Sadly no one seemed to ever confirm my cleverness in my “framing” of photography, and indeed there is much more to the process that composing the view. But here it is in the evening, Cori and I are looking at the photos we both took of the same sunset, but each choosing a different frame.
And when I go back to the act, the action of going about the world with a camera, it’s the participatory act of noticing detail, light, color, unique juxtapositions in the world I inhabit. And as my own neurons flow (or so I guess), I remember back to a noticing pattern I stumbled onto in the very first days of the open version of the DS106 digital storytelling course/experience, literally day’s after Jim Groom blogged his wild idea.
I’m talking about way back in December 2010.

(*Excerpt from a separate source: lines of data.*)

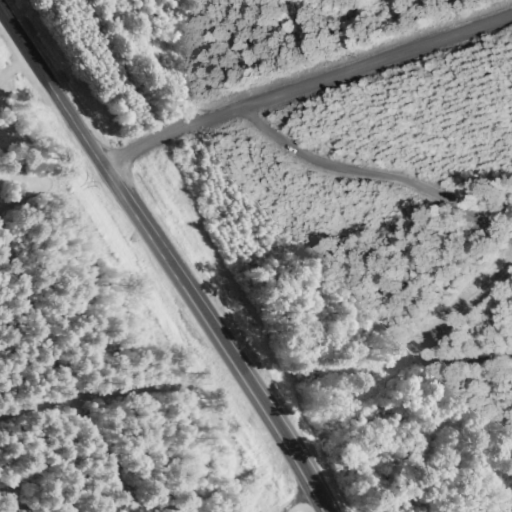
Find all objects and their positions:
road: (304, 101)
road: (376, 193)
road: (167, 259)
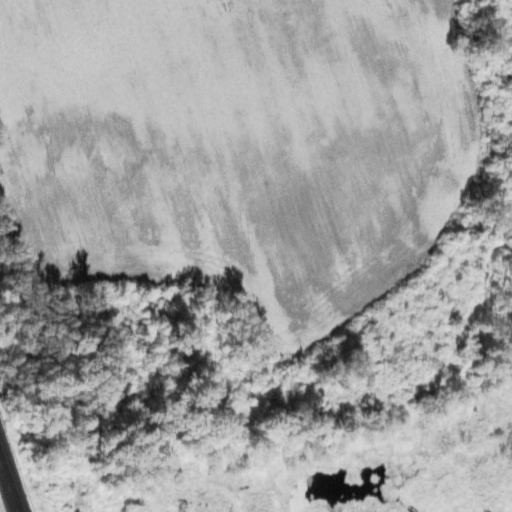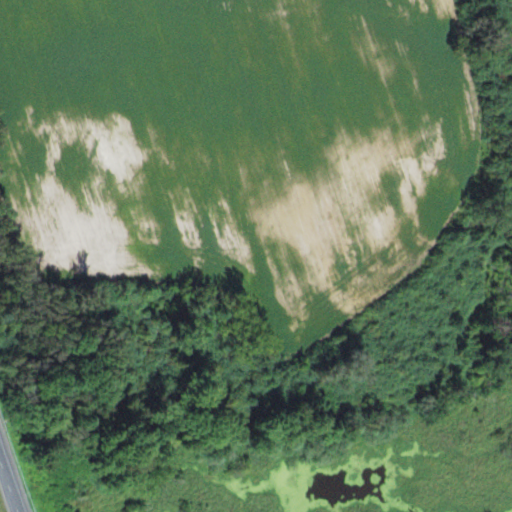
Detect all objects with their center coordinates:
road: (8, 486)
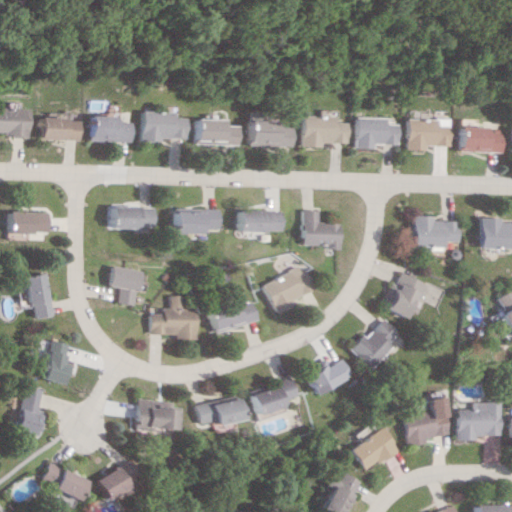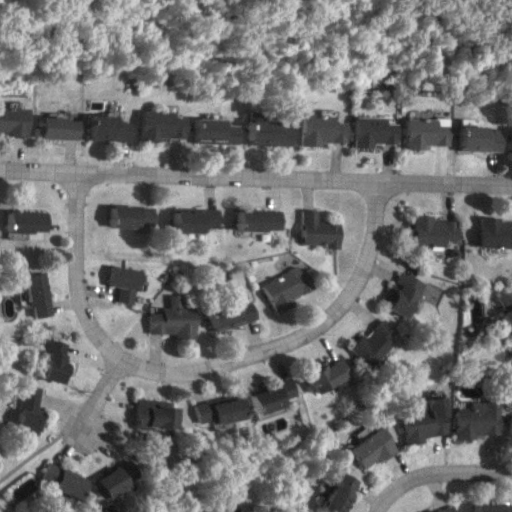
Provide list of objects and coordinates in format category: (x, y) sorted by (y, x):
building: (12, 120)
building: (160, 125)
building: (56, 128)
building: (107, 128)
building: (316, 130)
building: (212, 131)
building: (368, 131)
building: (421, 132)
building: (264, 133)
building: (474, 138)
building: (508, 138)
road: (255, 179)
building: (132, 216)
building: (192, 219)
building: (254, 219)
building: (22, 221)
building: (312, 230)
building: (425, 230)
building: (489, 232)
building: (124, 282)
building: (279, 287)
building: (32, 293)
building: (396, 294)
building: (500, 310)
building: (227, 314)
building: (171, 319)
building: (365, 342)
building: (49, 361)
road: (200, 369)
building: (318, 374)
road: (97, 395)
building: (264, 395)
building: (19, 410)
building: (211, 410)
building: (152, 412)
building: (474, 420)
building: (420, 422)
building: (508, 427)
road: (35, 444)
building: (366, 448)
road: (437, 473)
building: (105, 479)
building: (51, 481)
building: (13, 490)
building: (333, 491)
building: (490, 507)
building: (442, 509)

Oh yeah, more old web memories.
The other thing I was doing then was training to run my first half marathon. While on trail in Mesa, Arizona, thinking about the same time the idea of DS106 and also how much I hated running, I stopped in my tracks.
Right on the side of the trail was a sign with a 106 on it.
It just appeared. I took a photo, and later added some wild effects to it. It was 1 of 506 of these. Not that I knew it.
I could write about this noticing, what i meant, what I saw as a powerful act to choose a single thing- a number, a word, an object, and look for i everywhere. Having this in mind was not my sole object when I had a camera out, but it bubbled in the back of my mind to keep my attention on.
Except.
Apparently I already wrote this post in 2018!
And in the 6 years, I added only 50 more to the pile. I could “generate” a whole bunch of reasons, but who cares?
So I am back at it in 2024!
And the thing is with 106s, sometimes it is just sitting here- in a room number, a phone number, road sign. Other times I “make” it with arranging sticks, berries. And then there’s playing around the edges when it is backwards, or I resort to arithmetic.
The beauty of doing DS106 is you just make your own rules. This is something that slipped by back in the day when many people were foaming about MOOCs.
So I am back on the 106 photo prowl. They will first go to my flickr stream tagged 106, but I am toying as well with crossposting to pixelfed and even made a new collection for, well now, just one 106 photo.
Like my clever concept of photography as an act of deletion, I’d bet even fewer than (0?) people really are impressed by my chasing 106 images.
And that is just a good reason ro keep doing it. It’s my thing.
Featured Image: Collage of two screenshots of my own flickr photos tagged 106. I can call this on released under CC0.

I like the creative hooks that keep us attentive to the world.
Kevin
I love that you do this and share this.
Which one is the 106th of the 106 collection?
Kevin
Hah, brilliant question. I had so count 😉 So from my link to all photos tagged 106 I could sort them in reverse chronological order but could not find a search option to flip to chronological. But, looking at that URL that ends in
sort=date-posted-desc
I just swappedasc
fordesc
and got a link that works to list them all in order taken.Alas I then still had to manually count to find the 106th 106 photo. You, my musical friend will appreciate the irony, because that photo is of a 106 in a door reflecting the town of Tucumcari New Mexico. I stopped there on a cross country road trip specifically because of a Little Feat song and yes I have been to Tucson, Tucumcari, Tehachapi, and Tonapah!